Unlike Afghanistan under the Taliban, Pakistan is a longtime, if deeply conflicted, ally of the United States. It is understandable why the U.S. did not seek cooperation from the Pakistani military or the duplicitous Pakistani intelligence agency—the ISI—before conducting its raid on Bin Laden’s compound. But what if President Obama had picked up the phone, called Pakistani President Asif Ali Zardari, and told him that Washington had virtually certain intelligence that Bin Laden was living in a compound just two hours’ drive north of Islamabad? What if the U.S. president then requested that Pakistan’s forces arrest Bin Laden and extradite him either to The Hague for trial before the International Court of Justice or to the United States for trial in a U.S. court or before a U.S. military tribunal? Unlike Taliban chief Mullah Omar in Afghanistan in September 2001, Zardari could hardly have refused the request. Pakistan forces were fully capable themselves of taking Bin Laden either by an assault on the compound or by cutting off water, food, and other supplies to the compound and forcing Bin Laden’s surrender. Any attempt to allow Bin Laden to escape under circumstances in which the United States knew exactly where Bin Laden was hiding would have had such devastating effects on Pakistan’s relationship with the United States that no one in a position of authority in Islamabad would dare to risk America’s righteous wrath.

With Bin Laden in international or, more likely, American custody, an open trial of the Saudi terrorist leader could have followed. Legal precedents exist, namely, the Nuremburg Trial of Nazi leaders after World War II and the Tokyo War Crimes Trial of Japanese leaders after the Pacific War. While neither trial was a model of impartiality, they generally followed appropriate judicial procedures, including the right of the accused to mount a defense, and established the fundamental principle of leaders’ responsibility for war crimes.

There may be objection on the grounds that Bin Laden was the leader of an international terrorist organization, not of an internationally recognized state. So what? In civilized societies like ours, murderers are brought to justice in courts, not gunned down on the streets by vigilantes. Bin Laden was an international murderer on a large scale. By establishing his guilt in a court of law on the basis of the abundant incontrovertible evidence of his crimes that the U.S. government possesses, Washington could have confirmed that in our international conduct we are a nation that respects and seeks to strengthen international law in order to advance the cause of peace and protect our own security.

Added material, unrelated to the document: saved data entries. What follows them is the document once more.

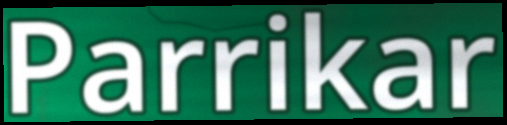
Parrikar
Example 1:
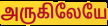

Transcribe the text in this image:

அருகிலேயே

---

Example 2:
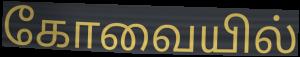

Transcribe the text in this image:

கோவையில்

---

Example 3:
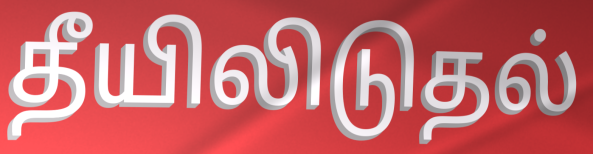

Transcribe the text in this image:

தீயிலிடுதல்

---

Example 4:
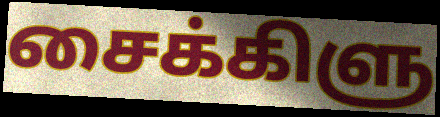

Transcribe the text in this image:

சைக்கிளு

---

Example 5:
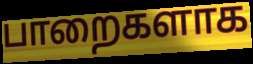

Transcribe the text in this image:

பாறைகளாக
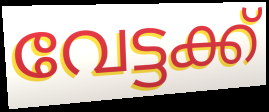
വേട്ടക്ക്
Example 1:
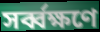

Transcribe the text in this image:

সর্ব্বক্ষণে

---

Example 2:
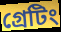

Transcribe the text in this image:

গ্রেটিং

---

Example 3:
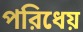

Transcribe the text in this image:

পরিধেয়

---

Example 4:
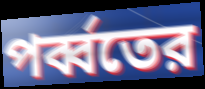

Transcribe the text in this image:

পর্ব্বতের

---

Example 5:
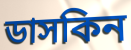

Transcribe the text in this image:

ডাসকিন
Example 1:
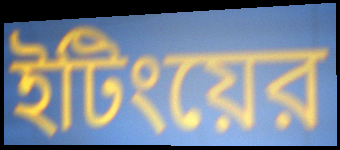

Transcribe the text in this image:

ইটিংয়ের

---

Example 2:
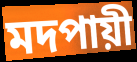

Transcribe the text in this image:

মদপায়ী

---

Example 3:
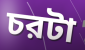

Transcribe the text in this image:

চরটা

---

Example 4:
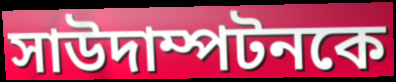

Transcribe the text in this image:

সাউদাম্পটনকে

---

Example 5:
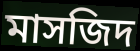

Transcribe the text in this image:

মাসজিদ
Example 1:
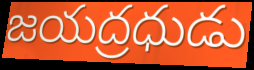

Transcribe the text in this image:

జయద్రధుడు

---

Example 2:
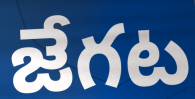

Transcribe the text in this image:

జేగట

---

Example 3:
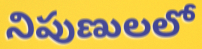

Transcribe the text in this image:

నిపుణులలో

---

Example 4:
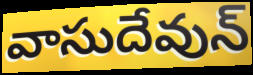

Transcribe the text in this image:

వాసుదేవున్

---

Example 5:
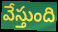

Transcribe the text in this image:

వేస్తుంది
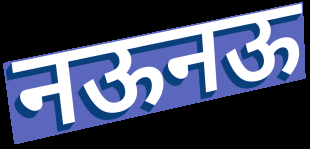
नऊनऊ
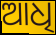
ଆଧି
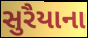
સુરૈયાના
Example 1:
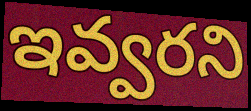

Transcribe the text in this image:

ఇవ్వరని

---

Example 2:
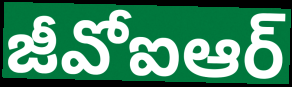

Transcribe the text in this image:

జీవోఐఆర్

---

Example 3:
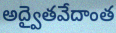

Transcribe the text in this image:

అద్వైతవేదాంత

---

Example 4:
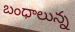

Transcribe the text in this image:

బంధాలున్న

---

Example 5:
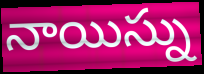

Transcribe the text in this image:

నాయిస్ను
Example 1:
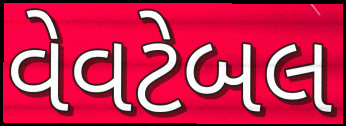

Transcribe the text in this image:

વેવટેબલ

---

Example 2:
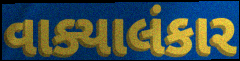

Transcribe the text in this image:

વાક્યાલંકાર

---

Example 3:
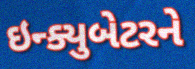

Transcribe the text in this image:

ઇન્ક્યુબેટરને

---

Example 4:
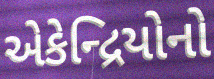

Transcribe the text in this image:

એકેન્દ્રિયોનો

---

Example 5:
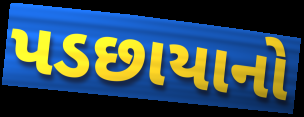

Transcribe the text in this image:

પડછાયાનો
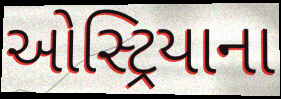
ઓસ્ટ્રિયાના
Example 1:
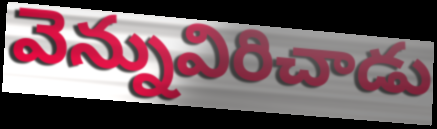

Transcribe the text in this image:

వెన్నువిరిచాడు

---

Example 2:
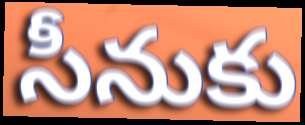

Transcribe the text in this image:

సీనుకు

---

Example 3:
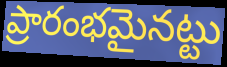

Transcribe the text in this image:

ప్రారంభమైనట్టు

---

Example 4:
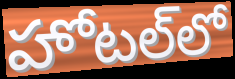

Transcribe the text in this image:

హోటల్‌లో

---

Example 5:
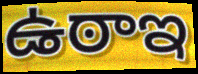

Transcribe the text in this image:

ఉఠాఇ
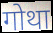
गोथा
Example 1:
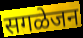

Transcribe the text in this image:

सगळेजन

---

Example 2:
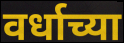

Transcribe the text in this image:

वर्धाच्या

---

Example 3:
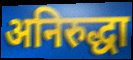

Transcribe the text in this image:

अनिरुद्धा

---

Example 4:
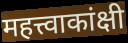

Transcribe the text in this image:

महत्त्वाकांक्षी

This is not to deny or demean the cool professionalism of the Navy Seals who carried out their mission flawlessly. But President Obama, the former professor of law at the University of Chicago who is now our commander-in-chief, apparently preferred revenge to justice. Let us pray that his decision does not come back to haunt us through another cycle of revenge killings by our foes.

Steven I. Levine is research faculty associate in history at the University of Montana in Missoula. He taught East Asian history and politics for forty years and is author, translator, or coeditor of several books, including America’s Wars in Asia: A Cultural Approach to History and Memory. His next book, The Arc of Empire: America’s Wars in Eastern Asia, 1899-1973, is coauthored with Michael H. Hunt and scheduled for publication by UNC Press in spring 2012.